Try it: Reproduce the text of the listing below with every "Back" replaced by "Return" and nothing else changed. Omit the pictures.

Source data:
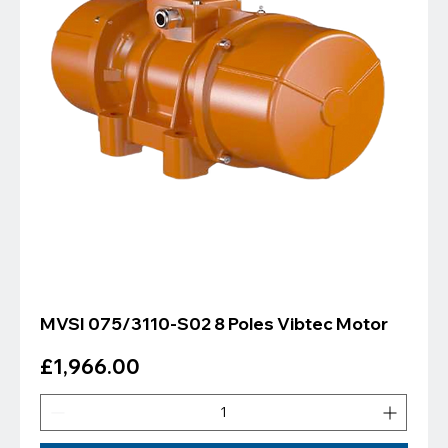
MVSI 075/3110-S02 8 Poles Vibtec Motor
Price
£1,966.00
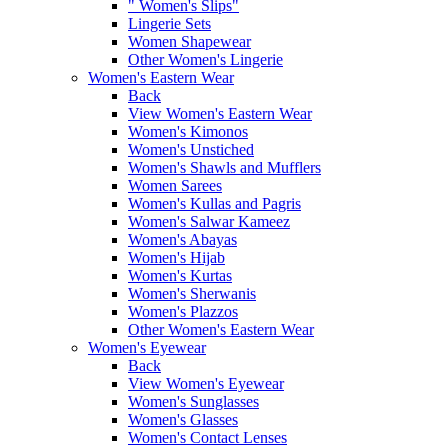
" Women's Slips"
Lingerie Sets
Women Shapewear
Other Women's Lingerie
Women's Eastern Wear
Back
View Women's Eastern Wear
Women's Kimonos
Women's Unstiched
Women's Shawls and Mufflers
Women Sarees
Women's Kullas and Pagris
Women's Salwar Kameez
Women's Abayas
Women's Hijab
Women's Kurtas
Women's Sherwanis
Women's Plazzos
Other Women's Eastern Wear
Women's Eyewear
Back
View Women's Eyewear
Women's Sunglasses
Women's Glasses
Women's Contact Lenses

Task answer:
MVSI 075/3110-S02 8 Poles Vibtec Motor
Price
£1,966.00
" Women's Slips"
Lingerie Sets
Women Shapewear
Other Women's Lingerie
Women's Eastern Wear
Return
View Women's Eastern Wear
Women's Kimonos
Women's Unstiched
Women's Shawls and Mufflers
Women Sarees
Women's Kullas and Pagris
Women's Salwar Kameez
Women's Abayas
Women's Hijab
Women's Kurtas
Women's Sherwanis
Women's Plazzos
Other Women's Eastern Wear
Women's Eyewear
Return
View Women's Eyewear
Women's Sunglasses
Women's Glasses
Women's Contact Lenses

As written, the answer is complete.